If a ransom walk is binomial (1/2 probability of going forward, 1/2 backward) why isn;t the variance
a) $\sigma=(\frac{n}{4})^.5$
b) instead of $\sigma=(n)^.5$
these sources seem to give conflicting answers for the variance.
This source defines the variance as b) http://www.pma.caltech.edu/~mcc/Ph127/a/Lecture_8.pdf
This source says it's a) http://mathworld.wolfram.com/RandomWalk1-Dimensional.html
Let's calculate.
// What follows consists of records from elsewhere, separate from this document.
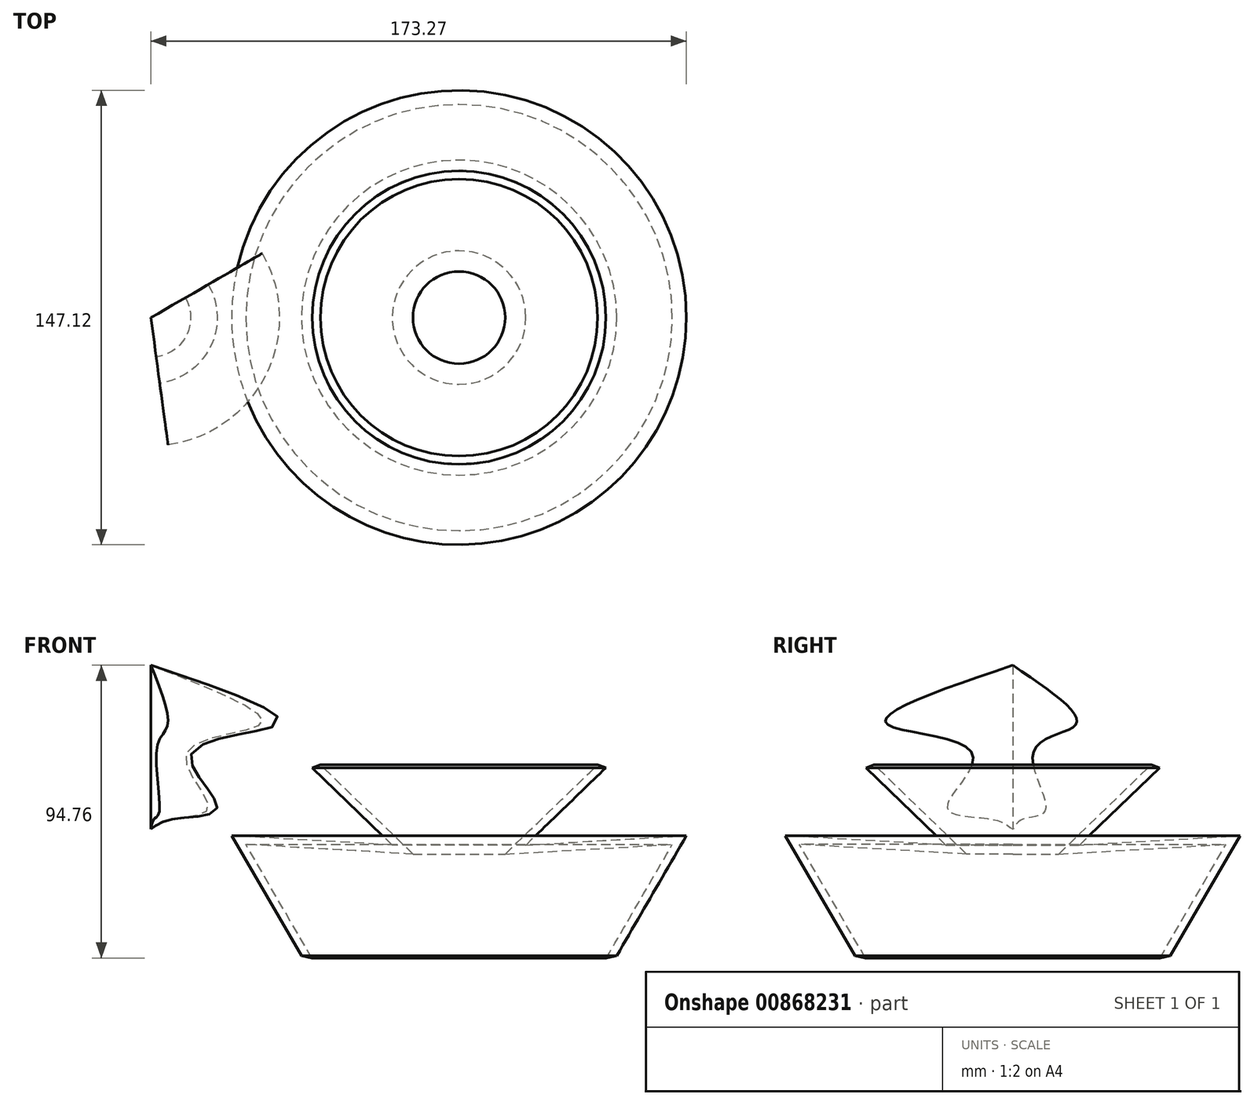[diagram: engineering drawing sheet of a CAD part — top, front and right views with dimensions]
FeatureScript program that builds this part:
annotation { "Feature Type Name" : "Feature", "Feature Type Description" : "" }
export const myFeature = defineFeature(function(context is Context, id is Id, definition is map)
    precondition{}
    {
        {
            var Q0;
            Q0=qCreatedBy(makeId("Front.planeOp"),FACE);
            var sketch = newSketch(context, id + "F0", { "sketchPlane" : qUnion([Q0])});
            skLineSegment(sketch, "E0", {"start": v(47.5, 51.29) * mm, "end": v(47.5, -38.01) * mm});
            skLineSegment(sketch, "E1", {"start": v(47.5, -38.01) * mm, "end": v(-3.5, -27.02) * mm});
            skLineSegment(sketch, "E2", {"start": v(-3.5, -27.02) * mm, "end": v(-26.07, 11.85) * mm});
            skLineSegment(sketch, "E3", {"start": v(-26.07, 11.85) * mm, "end": v(25.88, 8.82) * mm});
            skLineSegment(sketch, "E4", {"start": v(25.88, 8.82) * mm, "end": v(0, 33.84) * mm});
            skLineSegment(sketch, "E5", {"start": v(0, 33.84) * mm, "end": v(47.5, 51.29) * mm});
            skSolve(sketch);
        }
        {
            var Q0;
            Q0=makeQuery(id+"F0.imprint","IMPRINT",FACE,{"disambiguationData":[TD([[makeQuery(id+"F0.imprint","IMPRINT",EDGE,{"derivedFrom":sQuery(id+"F0.wireOp",EDGE,"E0")}),-1.0]])]});
            var Q1;
            Q1=sQuery(id+"F0.wireOp",EDGE,"E0");
            revolve(context, id + "F1", {"surfaceOperationType" : NewSurfaceOperationType.NEW, "entities" : qUnion([Q0]), "axis" : qUnion([Q1]), "revolveType" : RevolveType.FULL});
        }
        {
            var Q0;
            Q0=makeQuery(id+"F1.opRevolve","SWEPT_FACE",FACE,{"disambiguationData":[OSD([sQuery(id+"F0.wireOp",EDGE,"E5")])]});
            var Q1;
            Q1=makeQuery(id+"F1.opRevolve","SWEPT_FACE",FACE,{"disambiguationData":[OSD([sQuery(id+"F0.wireOp",EDGE,"E1")])]});
            shell(context, id + "F2", {"entities" : qUnion([Q0, Q1]), "thickness" : 2.54 * mm});
        }
        {
            var Q0;
            Q0=qCreatedBy(makeId("Front.planeOp"),FACE);
            var sketch = newSketch(context, id + "F3", { "sketchPlane" : qUnion([Q0])});
            skLineSegment(sketch, "E6", {"start": v(-52.2, 67.02) * mm, "end": v(-52.2, 13.94) * mm});
            skFitSpline(sketch, "E7", {"points": [v(-52.2, 67.02) * mm, v(-11.25, 47.93) * mm, v(-39.12, 38.26) * mm, v(-30.78, 21) * mm, v(-45.2, 17.21) * mm, v(-52.2, 13.94) * mm], "startDerivative": vector(235.95, -79.22) * mm, "endDerivative": vector(-41.72, -32.95) * mm});
            skSolve(sketch);
        }
        {
            var Q0;
            Q0=makeQuery(id+"F3.imprint","IMPRINT",FACE,{"disambiguationData":[TD([[makeQuery(id+"F3.imprint","IMPRINT",EDGE,{"derivedFrom":sQuery(id+"F3.wireOp",EDGE,"E6")}),1.0]])]});
            var Q1;
            Q1=sQuery(id+"F3.wireOp",EDGE,"E6");
            revolve(context, id + "F4", {"surfaceOperationType" : NewSurfaceOperationType.NEW, "entities" : qUnion([Q0]), "axis" : qUnion([Q1]), "revolveType" : RevolveType.TWO_DIRECTIONS, "angle" : 82.33 * degree, "angleBack" : 330 * degree});
        }
    });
Let $X_i=1$ with probability $1/2$, and $-1$ with probability $1/2$. Let $Y=X_1+X_2+\cdots +X_n$. We want the variance of $Y$.
Note that $E(X_i^2)=1$, for $X_i^2$ is certain to be $1$. Since $E(X_i)=0$, the variance of $X_i$ is $1$.
Since $Y$ is the sum of $n$ independent random variables with variance $1$, the variance of $Y$ is $n$, so the standard deviation is $\sqrt{n}$.
Formula a) gives the standard deviation of the number of steps to the right, say, at time $n$. Formula b) gives the standard deviation of the position at time $n$. Since the position at time $n$ is twice the number of steps to the right at time $n$ minus $n$, both options are compatible (and true).